SUPPLIED MATERIAL:
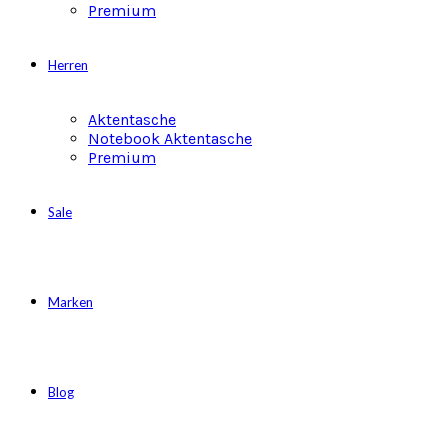
Premium
Herren
Aktentasche
Notebook Aktentasche
Premium
Sale
Marken
Blog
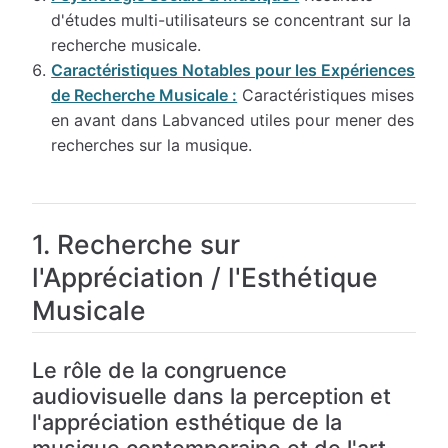
d'études multi-utilisateurs se concentrant sur la
recherche musicale.
Caractéristiques Notables pour les Expériences
de Recherche Musicale :
Caractéristiques mises
en avant dans Labvanced utiles pour mener des
recherches sur la musique.
1. Recherche sur
l'Appréciation / l'Esthétique
Musicale
Le rôle de la congruence
audiovisuelle dans la perception et
l'appréciation esthétique de la
musique contemporaine et de l'art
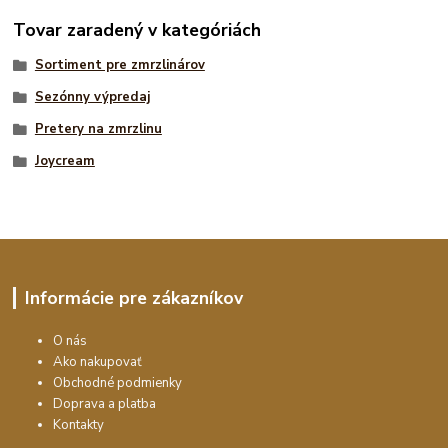
Tovar zaradený v kategóriách
Sortiment pre zmrzlinárov
Sezónny výpredaj
Pretery na zmrzlinu
Joycream
Informácie pre zákazníkov
O nás
Ako nakupovať
Obchodné podmienky
Doprava a platba
Kontakty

TASK TO COMPLETE: Determine how many lines of the listing hold the word "dans", then write only that number.

RESULT OF THE TASK: 2